16 Jun Job hacks that college doesn’t teach you
No matter what kind of first job you are in—internship, part-time, full-time, with a small firm, or a big company—you are bound to feel lost initially. This is simply because all the theoretical courses in college can’t really prepare you for the realities of the working world. While you learn the tough ground rules, here are a few job hacks that will help you navigate the times with ease:
1. Ask questions
Many new employees hesitate to ask questions as they feel it will expose their lack of experience or understanding and make them appear less competent. Here is the truth – no one expects you to know everything. But you will certainly be judged for being passive. Show your curiosity and willingness to learn. You learn as you grow into your role. So, stop hesitating and ask questions. Everyone appreciates honesty.
2. Follow the right boss
Jack Ma said, “Before 30, it’s not which company you go to, it’s which boss you follow.” A good boss teaches you differently. You not only learn the technical work you need to do but also absorb the passion, attitude, and personality traits critical to get ahead. So, if you find a boss who’s headed somewhere, latch on. They will only appreciate your interest.

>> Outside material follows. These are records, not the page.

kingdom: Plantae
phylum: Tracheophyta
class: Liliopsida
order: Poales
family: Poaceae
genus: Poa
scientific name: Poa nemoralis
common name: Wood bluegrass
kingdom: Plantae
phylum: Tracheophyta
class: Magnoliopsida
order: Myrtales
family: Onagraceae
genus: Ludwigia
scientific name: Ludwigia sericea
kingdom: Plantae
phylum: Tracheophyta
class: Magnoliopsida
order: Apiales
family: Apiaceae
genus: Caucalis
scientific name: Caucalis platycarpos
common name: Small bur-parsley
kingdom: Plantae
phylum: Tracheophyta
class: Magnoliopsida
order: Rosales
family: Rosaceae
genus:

3. Be patient and persevere
We are living in the era of instant gratification. Everything you desire is available at a click. But there can be no app to substitute for experience and job satisfaction. Work success is a slow, meandering, uncomfortable and messy process, with no shortcuts. So cut yourself some slack and embrace failure and setbacks. Try, try, try, until you succeed.
The word ‘network’ here does not apply to Facebook, Instagram, or Twitter. Network in an old-school way and in the real world, where you actually talk to people around you. Leave your phone behind when you go for lunch or meetings. Introduce yourself to your colleagues and make real connections. This idea is articulated by author and inspirational speaker Simon Sinek. “Ideas happen when our minds wander, and you see something inspiring. Moreover, it’s a chance to turn to the person next to you and actually have personal interaction.” This is how trust is formed.
All of us are seeking success. But if we buy into the myth that it comes quickly and magically, we are working against our own selves.